Ketika dikonfirmasi mengenai perkembangan kasus tersebut, Kepala Puskesmas Randuagung, dr. Beryl Rachmawati, memberikan penjelasan melalui pesan WhatsApp yang kemudian diikuti dengan konfirmasi lisan. Menurut dr. Beryl, pihaknya telah mendapatkan informasi terkait kasus tersebut, namun saat ini masih dalam masa proses rapat yang akan berlangsung hingga hari Jumat mendatang.
“Masih ada rapat pak sampai hari Jumat dan nggeh infonya itu saja, semau sudah ditangani Dinas Kesehatan (Dinkes) Kabupaten Lumajang. Kami dari pihak Puskesmas Randuagung sendiri melakukan pembinaan dan monitoring terhadap kondisi terkait, selain itu Dinkes juga telah melakukan pembinaan secara langsung ke Puskesmas kami,” ujar dr. Beryl dalam keterangannya.
Sebagai pihak yang bertanggung jawab atas pelaksanaan pelayanan kesehatan di wilayah kerja, Kepala Puskesmas Randuagung juga menyampaikan harapan agar kasus ini tidak diperbesar secara tidak perlu. Ia menegaskan bahwa penjelasan yang diberikan telah sesuai dengan informasi yang diterima dan telah disampaikan melalui pesan WhatsApp sebelumnya.
- Advertisement -
“Ngapunten pak, tidak usah dinaikkan beritanya, sampun itu saja penjelasan saya sesuai yang saya kirimkan melalui WhatsApp, tidak ada lagi tambahan informasi dari pihak kami saat ini,” jelas dr. Beryl dengan tegas.

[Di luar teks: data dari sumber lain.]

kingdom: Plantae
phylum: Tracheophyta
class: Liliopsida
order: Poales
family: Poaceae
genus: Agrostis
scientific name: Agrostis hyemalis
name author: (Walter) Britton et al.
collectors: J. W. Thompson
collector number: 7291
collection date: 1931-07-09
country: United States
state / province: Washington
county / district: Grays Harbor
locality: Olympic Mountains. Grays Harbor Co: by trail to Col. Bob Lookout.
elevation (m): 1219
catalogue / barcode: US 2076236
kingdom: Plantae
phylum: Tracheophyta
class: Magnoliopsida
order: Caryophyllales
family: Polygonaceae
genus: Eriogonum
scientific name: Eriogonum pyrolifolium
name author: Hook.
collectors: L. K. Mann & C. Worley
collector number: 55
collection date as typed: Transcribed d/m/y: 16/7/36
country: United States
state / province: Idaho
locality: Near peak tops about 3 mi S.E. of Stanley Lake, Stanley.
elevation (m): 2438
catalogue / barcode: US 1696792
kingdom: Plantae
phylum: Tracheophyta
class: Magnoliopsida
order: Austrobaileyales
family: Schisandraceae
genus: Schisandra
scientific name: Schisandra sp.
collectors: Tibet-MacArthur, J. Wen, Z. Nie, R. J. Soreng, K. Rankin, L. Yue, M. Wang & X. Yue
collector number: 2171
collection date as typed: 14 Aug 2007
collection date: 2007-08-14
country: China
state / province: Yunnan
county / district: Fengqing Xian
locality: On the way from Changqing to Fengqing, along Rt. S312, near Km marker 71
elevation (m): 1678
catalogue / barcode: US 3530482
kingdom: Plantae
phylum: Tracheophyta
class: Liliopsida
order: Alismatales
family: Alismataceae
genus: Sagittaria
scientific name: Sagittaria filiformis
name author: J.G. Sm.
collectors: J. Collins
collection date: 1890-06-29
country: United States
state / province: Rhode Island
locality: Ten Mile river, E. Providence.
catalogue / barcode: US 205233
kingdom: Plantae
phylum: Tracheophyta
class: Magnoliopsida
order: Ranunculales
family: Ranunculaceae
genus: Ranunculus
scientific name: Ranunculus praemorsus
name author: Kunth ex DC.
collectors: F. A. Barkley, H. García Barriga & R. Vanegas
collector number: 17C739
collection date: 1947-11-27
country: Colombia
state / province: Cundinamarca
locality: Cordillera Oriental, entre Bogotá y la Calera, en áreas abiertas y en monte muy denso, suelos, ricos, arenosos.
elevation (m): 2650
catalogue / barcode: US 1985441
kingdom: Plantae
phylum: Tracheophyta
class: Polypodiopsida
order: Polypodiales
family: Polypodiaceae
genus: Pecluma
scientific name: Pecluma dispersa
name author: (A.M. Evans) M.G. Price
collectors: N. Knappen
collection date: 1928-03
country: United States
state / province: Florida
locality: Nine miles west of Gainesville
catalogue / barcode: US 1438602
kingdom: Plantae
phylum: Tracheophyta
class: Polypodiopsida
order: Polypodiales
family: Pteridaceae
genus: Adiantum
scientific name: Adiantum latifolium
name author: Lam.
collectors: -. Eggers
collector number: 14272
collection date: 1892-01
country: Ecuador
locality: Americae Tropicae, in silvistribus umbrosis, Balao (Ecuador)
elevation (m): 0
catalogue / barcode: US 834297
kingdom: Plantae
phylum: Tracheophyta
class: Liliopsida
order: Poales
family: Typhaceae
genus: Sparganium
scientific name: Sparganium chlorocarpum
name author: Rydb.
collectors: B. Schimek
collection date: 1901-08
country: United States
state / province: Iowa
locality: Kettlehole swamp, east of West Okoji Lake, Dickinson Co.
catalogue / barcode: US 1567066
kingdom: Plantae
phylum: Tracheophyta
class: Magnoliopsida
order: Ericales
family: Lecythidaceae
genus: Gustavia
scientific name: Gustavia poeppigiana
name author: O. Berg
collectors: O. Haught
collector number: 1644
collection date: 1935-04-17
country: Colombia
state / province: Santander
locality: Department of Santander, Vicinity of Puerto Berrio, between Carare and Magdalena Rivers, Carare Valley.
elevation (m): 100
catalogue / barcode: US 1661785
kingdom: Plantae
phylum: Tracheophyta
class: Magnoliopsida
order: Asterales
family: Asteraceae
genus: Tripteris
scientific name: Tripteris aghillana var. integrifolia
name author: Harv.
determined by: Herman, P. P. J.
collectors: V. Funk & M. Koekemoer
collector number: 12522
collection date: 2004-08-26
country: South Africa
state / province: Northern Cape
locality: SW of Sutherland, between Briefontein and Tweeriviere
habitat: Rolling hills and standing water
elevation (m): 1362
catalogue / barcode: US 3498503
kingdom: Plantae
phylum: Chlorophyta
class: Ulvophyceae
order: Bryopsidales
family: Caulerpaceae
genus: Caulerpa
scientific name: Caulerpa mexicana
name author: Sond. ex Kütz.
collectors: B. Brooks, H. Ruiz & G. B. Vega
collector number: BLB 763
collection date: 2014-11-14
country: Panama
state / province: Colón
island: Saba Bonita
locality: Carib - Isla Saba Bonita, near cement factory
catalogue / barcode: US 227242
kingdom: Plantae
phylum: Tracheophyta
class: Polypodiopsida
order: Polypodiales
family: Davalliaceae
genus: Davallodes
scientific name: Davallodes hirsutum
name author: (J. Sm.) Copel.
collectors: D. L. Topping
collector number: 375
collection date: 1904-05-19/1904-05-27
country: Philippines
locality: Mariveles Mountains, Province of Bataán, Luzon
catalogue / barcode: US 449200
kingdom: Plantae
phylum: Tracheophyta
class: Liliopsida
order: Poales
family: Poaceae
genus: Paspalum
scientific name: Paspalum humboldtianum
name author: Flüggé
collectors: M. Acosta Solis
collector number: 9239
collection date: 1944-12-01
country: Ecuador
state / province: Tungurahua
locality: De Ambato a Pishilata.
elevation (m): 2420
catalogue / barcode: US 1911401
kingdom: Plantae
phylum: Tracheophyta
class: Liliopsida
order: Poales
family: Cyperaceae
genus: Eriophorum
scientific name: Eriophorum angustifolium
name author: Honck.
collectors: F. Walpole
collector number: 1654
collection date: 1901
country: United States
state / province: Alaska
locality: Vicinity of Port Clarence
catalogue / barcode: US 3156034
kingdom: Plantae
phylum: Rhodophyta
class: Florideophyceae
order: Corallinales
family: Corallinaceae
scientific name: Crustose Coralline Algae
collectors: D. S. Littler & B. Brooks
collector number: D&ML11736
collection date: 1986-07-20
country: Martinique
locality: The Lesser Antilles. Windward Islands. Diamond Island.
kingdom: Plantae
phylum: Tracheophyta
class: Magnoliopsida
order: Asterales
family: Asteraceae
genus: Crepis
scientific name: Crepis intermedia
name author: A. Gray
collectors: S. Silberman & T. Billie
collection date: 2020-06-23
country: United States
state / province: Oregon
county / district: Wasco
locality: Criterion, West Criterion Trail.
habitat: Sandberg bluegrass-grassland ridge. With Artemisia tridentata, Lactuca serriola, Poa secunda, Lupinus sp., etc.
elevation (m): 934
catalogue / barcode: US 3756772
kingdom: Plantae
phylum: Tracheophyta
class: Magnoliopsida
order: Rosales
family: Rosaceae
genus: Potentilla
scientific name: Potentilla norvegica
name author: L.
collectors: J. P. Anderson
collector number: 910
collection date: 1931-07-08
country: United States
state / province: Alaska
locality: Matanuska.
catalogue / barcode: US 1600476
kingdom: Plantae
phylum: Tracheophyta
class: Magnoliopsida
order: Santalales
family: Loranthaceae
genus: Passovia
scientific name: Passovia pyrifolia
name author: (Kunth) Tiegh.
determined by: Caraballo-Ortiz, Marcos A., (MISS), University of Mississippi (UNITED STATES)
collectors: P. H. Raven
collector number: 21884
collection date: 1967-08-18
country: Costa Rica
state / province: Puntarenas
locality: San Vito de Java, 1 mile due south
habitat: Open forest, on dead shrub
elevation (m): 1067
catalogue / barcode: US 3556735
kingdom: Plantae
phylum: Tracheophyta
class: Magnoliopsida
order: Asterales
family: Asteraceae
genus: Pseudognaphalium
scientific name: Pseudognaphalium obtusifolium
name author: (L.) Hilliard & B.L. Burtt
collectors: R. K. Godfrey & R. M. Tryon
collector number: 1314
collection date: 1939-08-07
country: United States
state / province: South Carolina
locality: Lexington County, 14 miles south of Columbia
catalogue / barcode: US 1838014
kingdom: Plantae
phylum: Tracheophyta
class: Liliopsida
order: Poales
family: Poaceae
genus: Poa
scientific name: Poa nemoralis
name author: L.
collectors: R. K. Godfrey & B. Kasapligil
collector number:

Sampai saat ini, belum ada keterangan resmi dari Dinas Kesehatan Kabupaten Lumajang mengenai tahapan penyelidikan yang sedang dilakukan, jenis narkotika yang terlibat, serta langkah hukum atau tindakan administratif yang akan diambil terhadap perawat yang terjerat kasus tersebut. Namun, berdasarkan penjelasan dari dr. Beryl Rachmawati, pihak berwenang telah mengambil langkah-langkah yang diperlukan untuk menangani kasus ini secara menyeluruh, termasuk melalui program pembinaan dan pemantauan yang dilakukan baik oleh Puskesmas Randuagung maupun Dinas Kesehatan Kabupaten Lumajang.
Kasus keterlibatan tenaga kesehatan dalam masalah narkotika menjadi perhatian khusus karena posisi mereka yang memiliki tanggung jawab besar dalam menjaga kesehatan dan keselamatan masyarakat. Keberadaan tenaga kesehatan yang memiliki integritas tinggi dan bebas dari pengaruh barang terlarang sangat penting untuk memastikan kualitas pelayanan kesehatan yang diberikan dapat terjaga dengan baik.
- Advertisement -
Masyarakat diharapkan dapat memberikan ruang yang cukup kepada pihak berwenang untuk melakukan proses penyelidikan dan penanganan kasus ini secara objektif dan sesuai dengan peraturan yang berlaku. Selain itu, diharapkan juga kasus ini tidak mengganggu kelancaran pelayanan kesehatan yang diberikan oleh Puskesmas Randuagung kepada masyarakat Kecamatan Randuagung dan sekitarnya.